Egitto, Obama: “Siamo preoccupati. Violenza e censura non sono la risposta”

Pubblicato il 28 Gennaio 2011 - 09:36 OLTRE 6 MESI FA

Barack Obama

ROMA – Cresce la preoccupazione dell’amministrazione americana per quanto sta succedendo in Egitto, per anni fulcro della politica mediorientale Usa e che da Washington riceve ogni anno 1,3 miliardi di dollari di aiuti militari: ieri, 27 gennaio, è intervenuto direttamente Barack Obama che ha chiesto la fine delle violenze ma ha anche ricordato come abbia più volte sollecitato il presidente Hosni Mubarak ad attuare riforme politiche ed economiche sottolineando come le autorità egiziane non devono perdere l’occasione di aprire alle riforme.

”La violenza non è la risposta”, ha detto Obama attraverso un’intervista su YouTube. Ed ha subito aggiunto: bisogna che l’Egitto faccia ”progressi nel campo delle riforme, sia quelle politiche e quelle economiche”, perché ”questo è assolutamente cruciale per il benessere a lungo termine dell’Egitto”. ”E voi potete vedere nelle strade queste frustrazioni accumulate da molto tempo”, ha aggiunto Obama battendo ancora una volta sul tasto ”del rispetto dei diritti umani in Egitto , come la libertà di espressione”.

Nei giorni scorsi aveva sorpreso il tono di una dichiarazione del segretario di Stato, Hillary Clinton, che aveva definito il governo del Cairo ”stabile”. Parole che hanno provocato la dura reazione di Mohammed Mustafa El Baradei, ex direttore dell’Aiea e oggi uno dei leader di una delle formazioni dell’opposizione.

”Sono rimasto allibito e sconcertato dalle parole di Hillary Clinton”, ha detto El Baradei poco prima di fare rientro oggi in Egitto. ”Che cosa intendeva la Clinton con stabile, e a quale prezzo? E’ la stabilità di 29 anni di leggi d’emergenza, un presidente con un potere imperiale per 30 anni, un Parlamento che è quasi una beffa, una magistratura che non è indipendente? E’ questo che chiama stabilità? Sono sicuro di no. E spero che non sia lo standard che Clinton applica ad altri Paesi”, ha aggiunto seccamente.

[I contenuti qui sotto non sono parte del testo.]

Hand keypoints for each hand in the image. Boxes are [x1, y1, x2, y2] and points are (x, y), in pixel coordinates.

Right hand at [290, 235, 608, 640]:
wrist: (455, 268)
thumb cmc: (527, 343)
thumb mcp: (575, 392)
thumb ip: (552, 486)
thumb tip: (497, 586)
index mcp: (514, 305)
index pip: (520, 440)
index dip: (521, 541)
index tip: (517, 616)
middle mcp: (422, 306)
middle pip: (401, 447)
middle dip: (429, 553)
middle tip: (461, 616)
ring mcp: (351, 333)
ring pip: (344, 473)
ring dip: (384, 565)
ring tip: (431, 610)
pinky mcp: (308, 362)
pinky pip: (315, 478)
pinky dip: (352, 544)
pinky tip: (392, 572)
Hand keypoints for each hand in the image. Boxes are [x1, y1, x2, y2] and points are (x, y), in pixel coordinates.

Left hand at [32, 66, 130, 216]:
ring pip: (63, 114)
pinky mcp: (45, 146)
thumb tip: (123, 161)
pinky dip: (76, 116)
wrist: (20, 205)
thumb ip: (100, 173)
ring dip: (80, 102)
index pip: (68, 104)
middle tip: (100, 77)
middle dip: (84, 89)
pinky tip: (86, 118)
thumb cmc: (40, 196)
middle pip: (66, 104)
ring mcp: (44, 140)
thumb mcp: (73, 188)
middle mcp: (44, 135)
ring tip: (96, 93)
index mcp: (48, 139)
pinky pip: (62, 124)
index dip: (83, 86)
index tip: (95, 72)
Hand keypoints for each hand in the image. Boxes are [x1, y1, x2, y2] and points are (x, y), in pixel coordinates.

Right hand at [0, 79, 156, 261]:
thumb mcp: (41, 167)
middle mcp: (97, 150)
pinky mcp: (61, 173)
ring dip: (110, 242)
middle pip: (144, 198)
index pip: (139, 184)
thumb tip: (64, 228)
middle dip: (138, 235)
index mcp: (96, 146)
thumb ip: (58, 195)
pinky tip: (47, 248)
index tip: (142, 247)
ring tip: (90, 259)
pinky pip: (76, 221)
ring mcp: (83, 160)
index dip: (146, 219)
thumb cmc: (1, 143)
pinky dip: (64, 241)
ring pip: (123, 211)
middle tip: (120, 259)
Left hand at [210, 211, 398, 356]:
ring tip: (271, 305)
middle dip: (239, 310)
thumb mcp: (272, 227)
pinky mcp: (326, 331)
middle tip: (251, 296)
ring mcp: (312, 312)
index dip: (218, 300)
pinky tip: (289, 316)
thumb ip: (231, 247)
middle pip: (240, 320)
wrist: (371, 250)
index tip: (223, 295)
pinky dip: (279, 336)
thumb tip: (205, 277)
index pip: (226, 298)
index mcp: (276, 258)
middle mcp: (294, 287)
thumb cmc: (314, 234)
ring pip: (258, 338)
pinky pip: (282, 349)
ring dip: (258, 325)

Sono parole che con tutta probabilità sono state lette con attenzione a Washington dove forse con un po’ di ritardo si sono accorti della gravità della situazione e di quanto profondo sia il malessere degli egiziani. Certo l’anziano e moderato presidente Mubarak non è un personaggio che si butta alle ortiche con facilità, rappresentando in Medio Oriente – pur con tutti i limiti della sua gestione del potere lontana dagli standard democratici – un interlocutore di provata affidabilità per l’Occidente. Per questo l’amministrazione Obama sta usando grande prudenza, come dimostrano le parole del vice-consigliere per la sicurezza nazionale Denis McDonough: le proteste in Egitto offrono al presidente Hosni Mubarak una ”grande opportunità per attuare alcune riforme politiche, comprese quelle legate alla libertà di espressione”, ha detto in sintonia con quanto sta ripetendo da giorni la Clinton.

Ieri il segretario di Stato aveva ricordato che gli Usa ”sostengono i diritti universali del popolo egiziano, come la libertà di espressione e di raduno, ed esortano le autorità egiziane a non impedire le manifestazioni pacifiche e a non bloccare le comunicazioni, particolarmente quelle sui siti sociali”.